EXERCISE GOAL –
From the records below, copy the lines that include "bằng".

Top of SOURCE INFORMATION

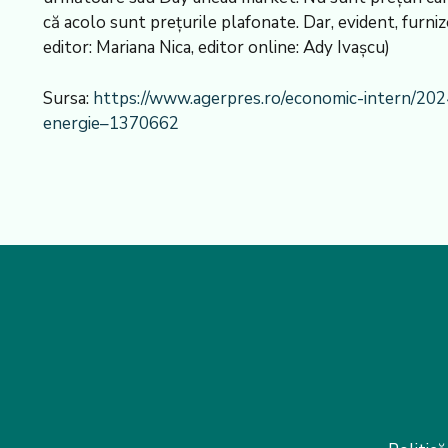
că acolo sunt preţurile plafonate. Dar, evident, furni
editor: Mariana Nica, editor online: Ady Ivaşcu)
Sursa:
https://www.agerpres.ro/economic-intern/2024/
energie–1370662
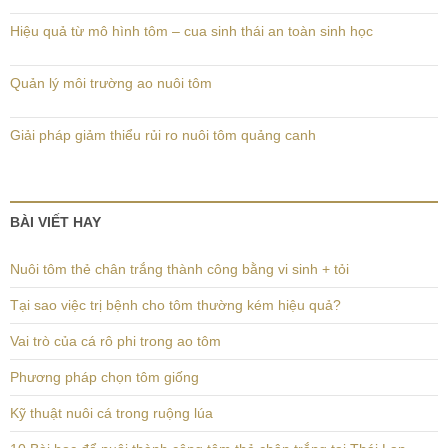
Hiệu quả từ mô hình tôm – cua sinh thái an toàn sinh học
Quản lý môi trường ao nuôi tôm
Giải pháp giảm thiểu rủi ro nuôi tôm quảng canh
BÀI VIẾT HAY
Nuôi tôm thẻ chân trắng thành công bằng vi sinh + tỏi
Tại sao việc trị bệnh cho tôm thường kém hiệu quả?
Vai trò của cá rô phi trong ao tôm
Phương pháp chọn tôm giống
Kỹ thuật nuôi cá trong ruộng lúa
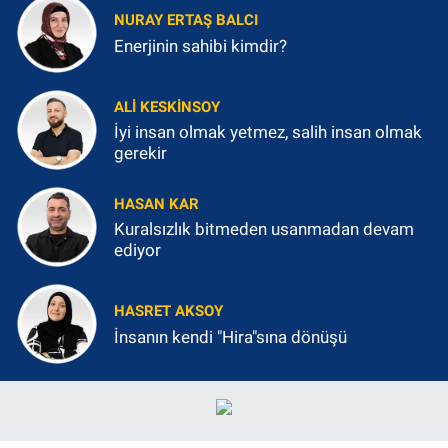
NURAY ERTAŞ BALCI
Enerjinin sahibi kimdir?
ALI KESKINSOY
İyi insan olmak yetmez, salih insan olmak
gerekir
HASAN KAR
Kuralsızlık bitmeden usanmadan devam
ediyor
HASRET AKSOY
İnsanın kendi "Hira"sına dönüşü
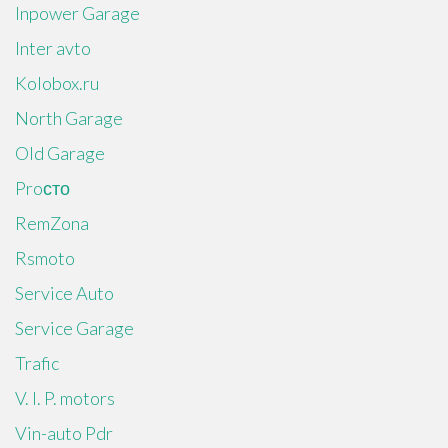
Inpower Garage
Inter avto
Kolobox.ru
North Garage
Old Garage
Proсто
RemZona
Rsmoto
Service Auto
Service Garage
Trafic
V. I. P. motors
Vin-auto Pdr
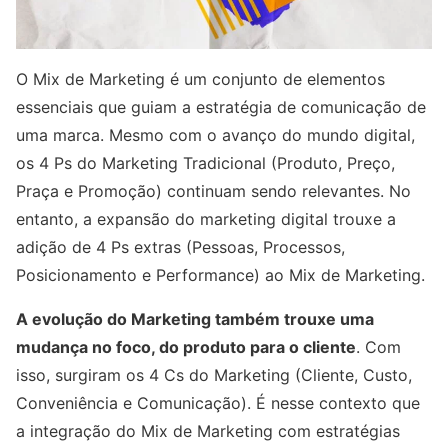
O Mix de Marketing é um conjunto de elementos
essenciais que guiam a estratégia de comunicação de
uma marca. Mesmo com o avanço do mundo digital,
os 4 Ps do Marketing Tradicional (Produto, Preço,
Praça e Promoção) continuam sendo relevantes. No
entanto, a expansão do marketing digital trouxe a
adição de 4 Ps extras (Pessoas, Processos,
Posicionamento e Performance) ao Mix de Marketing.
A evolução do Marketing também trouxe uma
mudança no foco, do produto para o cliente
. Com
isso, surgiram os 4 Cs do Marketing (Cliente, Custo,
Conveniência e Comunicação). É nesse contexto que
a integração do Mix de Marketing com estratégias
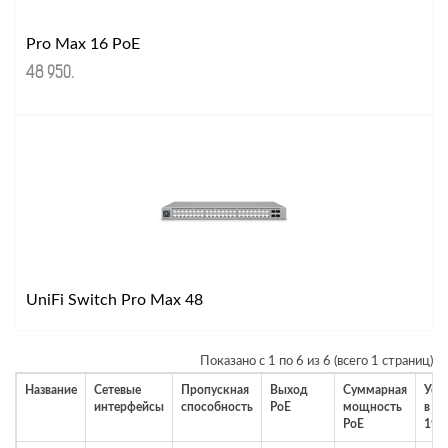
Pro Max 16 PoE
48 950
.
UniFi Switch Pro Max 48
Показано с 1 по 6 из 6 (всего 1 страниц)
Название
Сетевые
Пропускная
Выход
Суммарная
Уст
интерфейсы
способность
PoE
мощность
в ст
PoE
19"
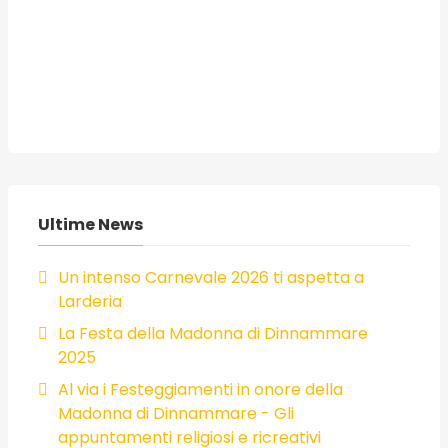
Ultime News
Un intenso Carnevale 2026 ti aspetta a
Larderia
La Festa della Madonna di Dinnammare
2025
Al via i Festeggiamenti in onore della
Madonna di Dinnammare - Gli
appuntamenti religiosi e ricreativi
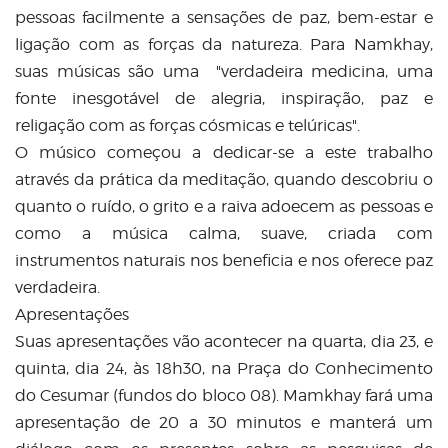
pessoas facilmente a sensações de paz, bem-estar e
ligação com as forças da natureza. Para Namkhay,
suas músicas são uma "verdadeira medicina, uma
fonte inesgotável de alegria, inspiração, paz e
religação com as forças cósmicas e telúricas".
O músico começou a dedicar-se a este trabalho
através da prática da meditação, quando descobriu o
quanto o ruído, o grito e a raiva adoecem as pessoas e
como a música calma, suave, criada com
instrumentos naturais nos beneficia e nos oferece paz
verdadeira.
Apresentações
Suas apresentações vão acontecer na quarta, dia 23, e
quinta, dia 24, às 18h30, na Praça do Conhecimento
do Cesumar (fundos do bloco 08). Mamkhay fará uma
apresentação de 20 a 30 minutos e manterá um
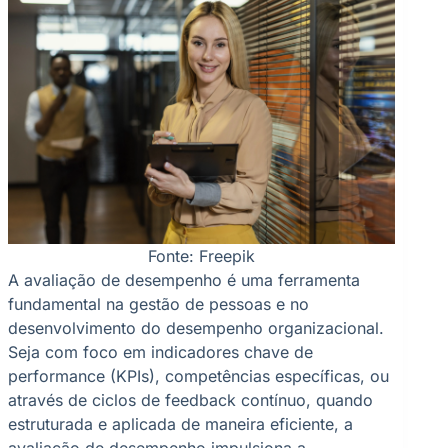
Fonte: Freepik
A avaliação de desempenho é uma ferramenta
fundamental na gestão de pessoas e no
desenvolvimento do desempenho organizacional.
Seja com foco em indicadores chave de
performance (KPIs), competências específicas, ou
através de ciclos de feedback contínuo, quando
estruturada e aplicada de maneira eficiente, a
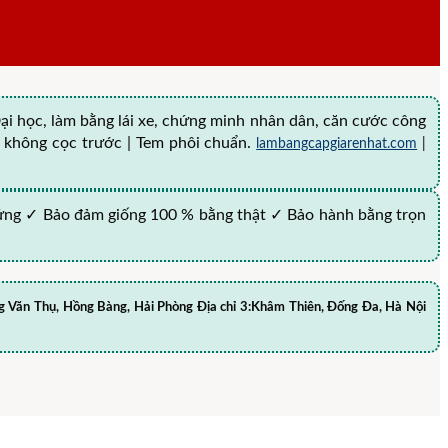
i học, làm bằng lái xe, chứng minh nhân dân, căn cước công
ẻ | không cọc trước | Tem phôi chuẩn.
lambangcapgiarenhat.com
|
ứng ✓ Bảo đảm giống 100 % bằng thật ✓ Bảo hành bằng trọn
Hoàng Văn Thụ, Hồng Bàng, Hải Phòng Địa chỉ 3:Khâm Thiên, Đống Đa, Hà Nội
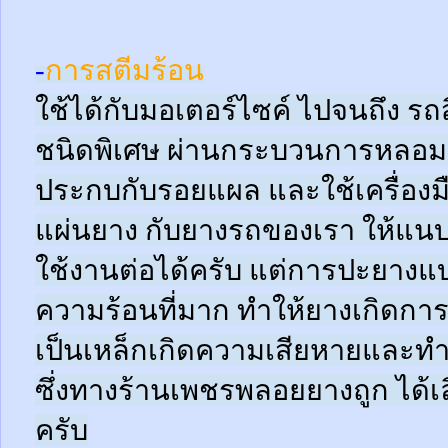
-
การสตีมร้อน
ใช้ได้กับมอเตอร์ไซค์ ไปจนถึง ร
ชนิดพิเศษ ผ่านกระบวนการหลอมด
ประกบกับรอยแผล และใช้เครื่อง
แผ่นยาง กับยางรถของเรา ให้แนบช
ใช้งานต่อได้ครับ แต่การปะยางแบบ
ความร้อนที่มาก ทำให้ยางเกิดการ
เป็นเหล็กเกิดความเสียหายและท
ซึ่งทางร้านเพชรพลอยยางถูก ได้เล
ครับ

Bottom of SOURCE INFORMATION
Top of SOURCE INFORMATION

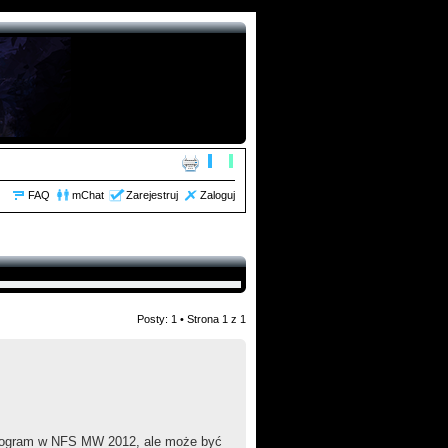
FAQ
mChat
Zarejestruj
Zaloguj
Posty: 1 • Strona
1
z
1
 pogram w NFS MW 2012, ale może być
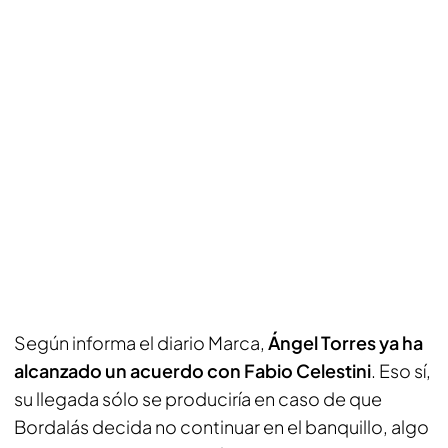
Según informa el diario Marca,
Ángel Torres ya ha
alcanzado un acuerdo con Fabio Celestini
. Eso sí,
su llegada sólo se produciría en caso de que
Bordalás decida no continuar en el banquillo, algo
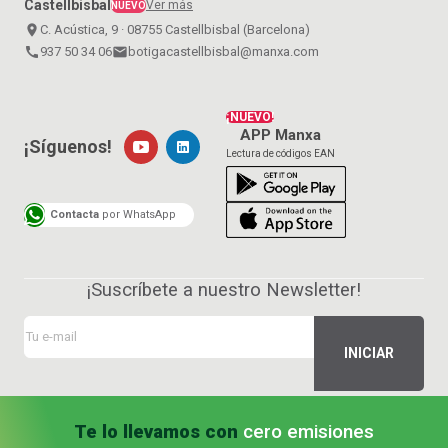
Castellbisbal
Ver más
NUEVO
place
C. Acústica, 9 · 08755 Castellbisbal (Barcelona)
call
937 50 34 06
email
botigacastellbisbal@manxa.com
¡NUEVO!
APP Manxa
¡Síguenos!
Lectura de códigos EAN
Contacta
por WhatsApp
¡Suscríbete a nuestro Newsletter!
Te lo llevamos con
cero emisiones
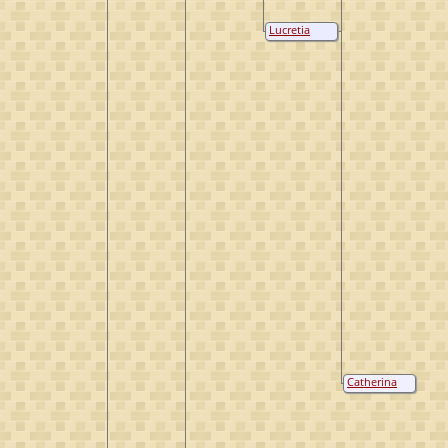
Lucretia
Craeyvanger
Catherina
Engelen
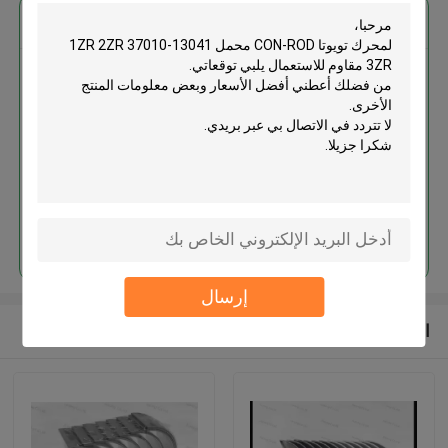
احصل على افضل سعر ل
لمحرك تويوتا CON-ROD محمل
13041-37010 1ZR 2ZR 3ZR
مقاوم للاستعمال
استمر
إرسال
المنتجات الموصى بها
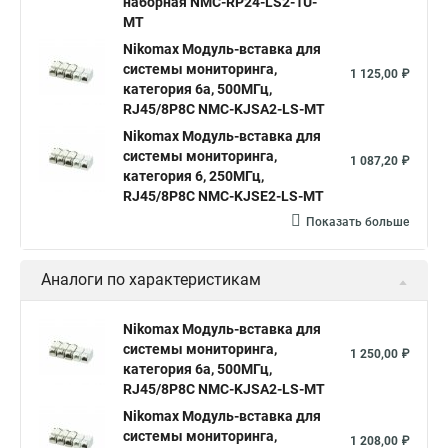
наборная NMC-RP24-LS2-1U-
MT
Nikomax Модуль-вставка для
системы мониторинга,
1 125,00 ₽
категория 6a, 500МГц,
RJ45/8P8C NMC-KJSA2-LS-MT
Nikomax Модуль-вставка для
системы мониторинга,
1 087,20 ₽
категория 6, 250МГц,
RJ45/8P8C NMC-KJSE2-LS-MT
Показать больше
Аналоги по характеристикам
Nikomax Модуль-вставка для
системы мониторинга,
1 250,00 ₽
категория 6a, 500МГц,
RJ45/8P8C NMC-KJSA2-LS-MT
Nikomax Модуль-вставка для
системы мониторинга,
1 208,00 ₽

Bottom of SOURCE INFORMATION
Top of SOURCE INFORMATION

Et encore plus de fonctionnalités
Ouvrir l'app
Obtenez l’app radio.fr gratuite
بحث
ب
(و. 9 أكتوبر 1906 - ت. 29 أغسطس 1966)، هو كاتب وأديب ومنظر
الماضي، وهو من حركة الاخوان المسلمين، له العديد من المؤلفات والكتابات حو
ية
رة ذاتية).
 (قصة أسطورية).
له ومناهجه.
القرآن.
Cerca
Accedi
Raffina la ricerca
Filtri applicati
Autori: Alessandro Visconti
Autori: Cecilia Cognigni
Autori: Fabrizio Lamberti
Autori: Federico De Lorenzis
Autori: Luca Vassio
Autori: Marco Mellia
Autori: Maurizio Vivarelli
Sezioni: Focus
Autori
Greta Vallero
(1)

Bottom of SOURCE INFORMATION

RESULT FOR THIS TASK –
Nuôi tôm thẻ chân trắng thành công bằng vi sinh + tỏi
i học, làm bằng lái xe, chứng minh nhân dân, căn cước công
ứng ✓ Bảo đảm giống 100 % bằng thật ✓ Bảo hành bằng trọn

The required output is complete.